◆ Your task:
Can you copy every one of the records below line for line, without changing anything?

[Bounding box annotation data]
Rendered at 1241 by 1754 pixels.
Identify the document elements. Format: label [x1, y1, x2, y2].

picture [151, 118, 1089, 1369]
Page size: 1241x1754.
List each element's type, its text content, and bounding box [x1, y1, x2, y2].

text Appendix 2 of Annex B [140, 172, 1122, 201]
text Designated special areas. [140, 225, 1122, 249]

◆ Solution to this exercise:
Rendered at 1241 by 1754 pixels.
Identify the document elements. Format: label [x1, y1, x2, y2].

picture [151, 118, 1089, 1369]
Page size: 1241x1754.
List each element's type, its text content, and bounding box [x1, y1, x2, y2].

text Appendix 2 of Annex B [140, 172, 1122, 201]
text Designated special areas. [140, 225, 1122, 249]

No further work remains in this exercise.